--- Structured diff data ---
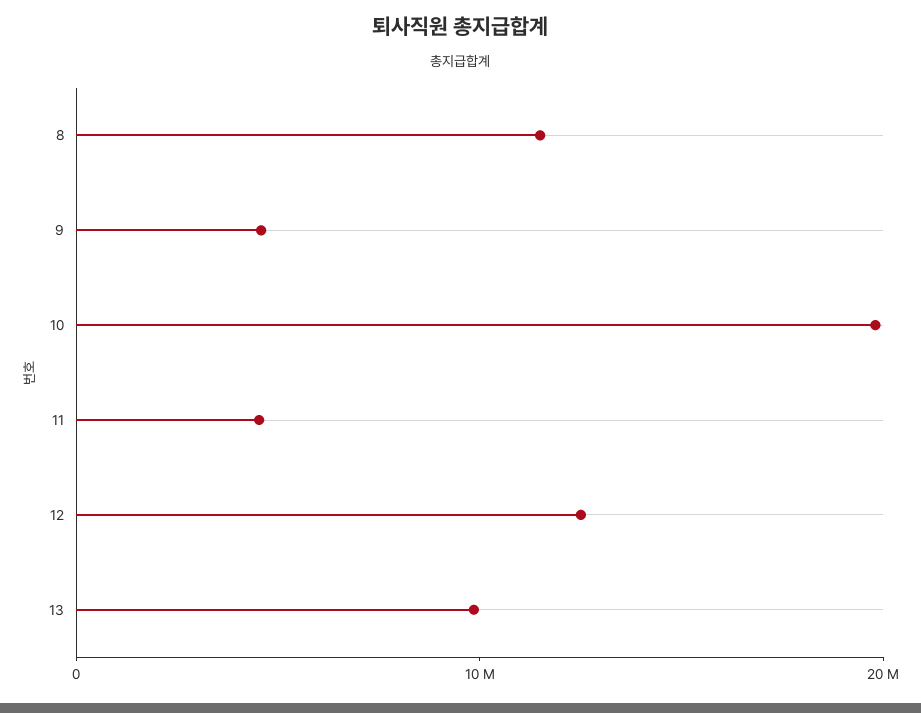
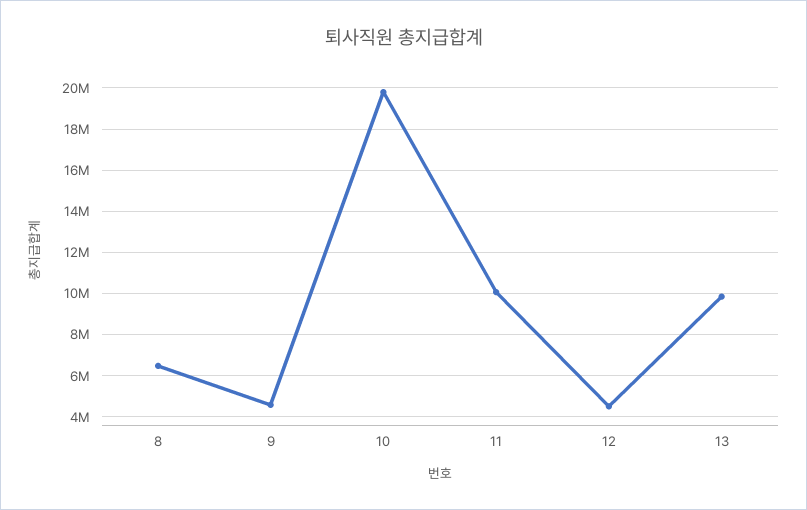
8: 12000000 -> 6500000
11: 4000000 -> 10000000
12: 12000000 -> 4500000

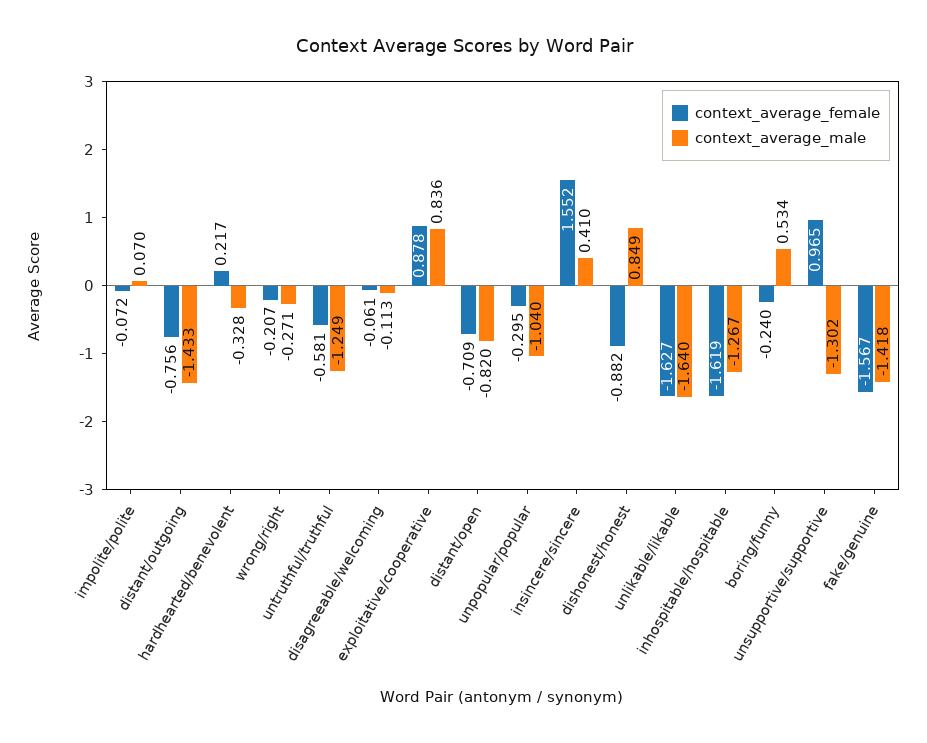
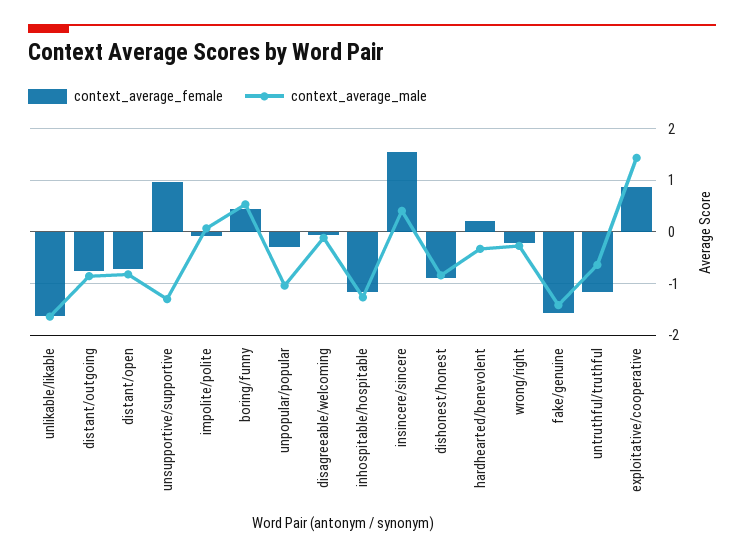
context_average_male, distant/outgoing: -1.433 -> -0.8
context_average_female, untruthful/truthful: -0.581 -> -1.2
context_average_male, untruthful/truthful: -1.249 -> -0.6
context_average_male, exploitative/cooperative: 0.836 -> 1.4
context_average_male, dishonest/honest: 0.849 -> -0.8
context_average_female, inhospitable/hospitable: -1.619 -> -1.2
context_average_female, boring/funny: -0.24 -> 0.4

--- What is required ---
Restate word for word the lines running from the line that holds "context_average_female, untruthful/truthful: -0.581" to the final line of the entries.

--- Answer section ---
context_average_female, untruthful/truthful: -0.581 -> -1.2
context_average_male, untruthful/truthful: -1.249 -> -0.6
context_average_male, exploitative/cooperative: 0.836 -> 1.4
context_average_male, dishonest/honest: 0.849 -> -0.8
context_average_female, inhospitable/hospitable: -1.619 -> -1.2
context_average_female, boring/funny: -0.24 -> 0.4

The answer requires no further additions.